RECORDS start

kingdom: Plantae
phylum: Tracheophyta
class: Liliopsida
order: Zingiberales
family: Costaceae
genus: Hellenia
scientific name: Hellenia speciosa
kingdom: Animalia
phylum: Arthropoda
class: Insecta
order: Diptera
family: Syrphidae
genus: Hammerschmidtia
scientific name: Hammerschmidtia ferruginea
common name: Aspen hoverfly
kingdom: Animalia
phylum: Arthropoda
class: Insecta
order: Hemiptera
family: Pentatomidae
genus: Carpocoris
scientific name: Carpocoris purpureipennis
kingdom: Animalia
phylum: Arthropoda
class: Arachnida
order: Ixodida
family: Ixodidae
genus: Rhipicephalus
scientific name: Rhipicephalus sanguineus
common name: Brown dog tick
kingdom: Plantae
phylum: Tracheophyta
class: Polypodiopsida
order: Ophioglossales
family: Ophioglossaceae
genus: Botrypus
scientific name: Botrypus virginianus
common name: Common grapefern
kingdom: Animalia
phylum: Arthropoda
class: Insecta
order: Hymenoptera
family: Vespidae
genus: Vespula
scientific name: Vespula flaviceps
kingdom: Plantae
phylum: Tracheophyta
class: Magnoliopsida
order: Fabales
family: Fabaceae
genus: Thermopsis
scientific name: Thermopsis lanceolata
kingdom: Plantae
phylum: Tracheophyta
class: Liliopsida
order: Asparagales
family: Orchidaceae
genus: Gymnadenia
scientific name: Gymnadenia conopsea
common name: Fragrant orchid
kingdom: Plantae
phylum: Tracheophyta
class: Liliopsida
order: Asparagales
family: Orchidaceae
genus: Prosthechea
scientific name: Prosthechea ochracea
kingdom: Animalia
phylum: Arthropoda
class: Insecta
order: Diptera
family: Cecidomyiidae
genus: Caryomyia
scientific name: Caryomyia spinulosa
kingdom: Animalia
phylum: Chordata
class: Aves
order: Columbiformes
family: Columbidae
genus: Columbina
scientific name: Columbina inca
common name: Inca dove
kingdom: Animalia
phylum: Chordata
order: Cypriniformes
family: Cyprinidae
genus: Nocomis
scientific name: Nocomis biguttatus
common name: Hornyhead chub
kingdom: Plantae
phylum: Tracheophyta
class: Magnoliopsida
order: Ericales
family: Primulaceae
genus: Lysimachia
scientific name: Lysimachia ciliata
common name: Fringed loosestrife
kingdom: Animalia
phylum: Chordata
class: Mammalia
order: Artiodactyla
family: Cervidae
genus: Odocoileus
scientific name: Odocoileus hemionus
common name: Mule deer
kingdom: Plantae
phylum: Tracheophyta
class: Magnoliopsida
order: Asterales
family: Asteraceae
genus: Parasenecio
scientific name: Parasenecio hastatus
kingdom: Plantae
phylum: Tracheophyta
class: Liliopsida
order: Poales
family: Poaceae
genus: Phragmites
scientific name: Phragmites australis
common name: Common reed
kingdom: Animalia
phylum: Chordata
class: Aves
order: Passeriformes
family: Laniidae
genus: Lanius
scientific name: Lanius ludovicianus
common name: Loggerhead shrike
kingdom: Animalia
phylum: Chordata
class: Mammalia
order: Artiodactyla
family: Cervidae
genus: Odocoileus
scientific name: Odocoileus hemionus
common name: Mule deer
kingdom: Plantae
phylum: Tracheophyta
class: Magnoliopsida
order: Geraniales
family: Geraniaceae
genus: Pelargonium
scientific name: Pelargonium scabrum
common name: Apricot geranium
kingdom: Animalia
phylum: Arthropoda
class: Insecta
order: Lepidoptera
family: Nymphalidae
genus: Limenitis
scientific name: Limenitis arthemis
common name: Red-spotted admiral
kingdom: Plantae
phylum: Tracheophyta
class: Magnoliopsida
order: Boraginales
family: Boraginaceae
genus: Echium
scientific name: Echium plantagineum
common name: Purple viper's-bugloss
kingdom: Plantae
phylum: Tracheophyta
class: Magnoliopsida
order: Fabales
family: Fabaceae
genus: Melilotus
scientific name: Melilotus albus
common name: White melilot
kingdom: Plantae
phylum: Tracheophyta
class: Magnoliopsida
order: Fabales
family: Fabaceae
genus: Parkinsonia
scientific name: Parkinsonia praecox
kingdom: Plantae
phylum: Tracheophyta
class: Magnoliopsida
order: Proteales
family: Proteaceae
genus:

RECORDS end

GIVEN PROBLEM:
Reproduce every line of the data above, word for word.

FINISHED EXERCISE:
kingdom: Plantae
phylum: Tracheophyta
class: Liliopsida
order: Zingiberales
family: Costaceae
genus: Hellenia
scientific name: Hellenia speciosa
kingdom: Animalia
phylum: Arthropoda
class: Insecta
order: Diptera
family: Syrphidae
genus: Hammerschmidtia
scientific name: Hammerschmidtia ferruginea
common name: Aspen hoverfly
kingdom: Animalia
phylum: Arthropoda
class: Insecta
order: Hemiptera
family: Pentatomidae
genus: Carpocoris
scientific name: Carpocoris purpureipennis
kingdom: Animalia
phylum: Arthropoda
class: Arachnida
order: Ixodida
family: Ixodidae
genus: Rhipicephalus
scientific name: Rhipicephalus sanguineus
common name: Brown dog tick
kingdom: Plantae
phylum: Tracheophyta
class: Polypodiopsida
order: Ophioglossales
family: Ophioglossaceae
genus: Botrypus
scientific name: Botrypus virginianus
common name: Common grapefern
kingdom: Animalia
phylum: Arthropoda
class: Insecta
order: Hymenoptera
family: Vespidae
genus: Vespula
scientific name: Vespula flaviceps
kingdom: Plantae
phylum: Tracheophyta
class: Magnoliopsida
order: Fabales
family: Fabaceae
genus: Thermopsis
scientific name: Thermopsis lanceolata
kingdom: Plantae
phylum: Tracheophyta
class: Liliopsida
order: Asparagales
family: Orchidaceae
genus: Gymnadenia
scientific name: Gymnadenia conopsea
common name: Fragrant orchid
kingdom: Plantae
phylum: Tracheophyta
class: Liliopsida
order: Asparagales
family: Orchidaceae
genus: Prosthechea
scientific name: Prosthechea ochracea
kingdom: Animalia
phylum: Arthropoda
class: Insecta
order: Diptera
family: Cecidomyiidae
genus: Caryomyia
scientific name: Caryomyia spinulosa
kingdom: Animalia
phylum: Chordata
class: Aves
order: Columbiformes
family: Columbidae
genus: Columbina
scientific name: Columbina inca
common name: Inca dove
kingdom: Animalia
phylum: Chordata
order: Cypriniformes
family: Cyprinidae
genus: Nocomis
scientific name: Nocomis biguttatus
common name: Hornyhead chub
kingdom: Plantae
phylum: Tracheophyta
class: Magnoliopsida
order: Ericales
family: Primulaceae
genus: Lysimachia
scientific name: Lysimachia ciliata
common name: Fringed loosestrife
kingdom: Animalia
phylum: Chordata
class: Mammalia
order: Artiodactyla
family: Cervidae
genus: Odocoileus
scientific name: Odocoileus hemionus
common name: Mule deer
kingdom: Plantae
phylum: Tracheophyta
class: Magnoliopsida
order: Asterales
family: Asteraceae
genus: Parasenecio
scientific name: Parasenecio hastatus
kingdom: Plantae
phylum: Tracheophyta
class: Liliopsida
order: Poales
family: Poaceae
genus: Phragmites
scientific name: Phragmites australis
common name: Common reed
kingdom: Animalia
phylum: Chordata
class: Aves
order: Passeriformes
family: Laniidae
genus: Lanius
scientific name: Lanius ludovicianus
common name: Loggerhead shrike
kingdom: Animalia
phylum: Chordata
class: Mammalia
order: Artiodactyla
family: Cervidae
genus: Odocoileus
scientific name: Odocoileus hemionus
common name: Mule deer
kingdom: Plantae
phylum: Tracheophyta
class: Magnoliopsida
order: Geraniales
family: Geraniaceae
genus: Pelargonium
scientific name: Pelargonium scabrum
common name: Apricot geranium
kingdom: Animalia
phylum: Arthropoda
class: Insecta
order: Lepidoptera
family: Nymphalidae
genus: Limenitis
scientific name: Limenitis arthemis
common name: Red-spotted admiral
kingdom: Plantae
phylum: Tracheophyta
class: Magnoliopsida
order: Boraginales
family: Boraginaceae
genus: Echium
scientific name: Echium plantagineum
common name: Purple viper's-bugloss
kingdom: Plantae
phylum: Tracheophyta
class: Magnoliopsida
order: Fabales
family: Fabaceae
genus: Melilotus
scientific name: Melilotus albus
common name: White melilot
kingdom: Plantae
phylum: Tracheophyta
class: Magnoliopsida
order: Fabales
family: Fabaceae
genus: Parkinsonia
scientific name: Parkinsonia praecox
kingdom: Plantae
phylum: Tracheophyta
class: Magnoliopsida
order: Proteales
family: Proteaceae
genus:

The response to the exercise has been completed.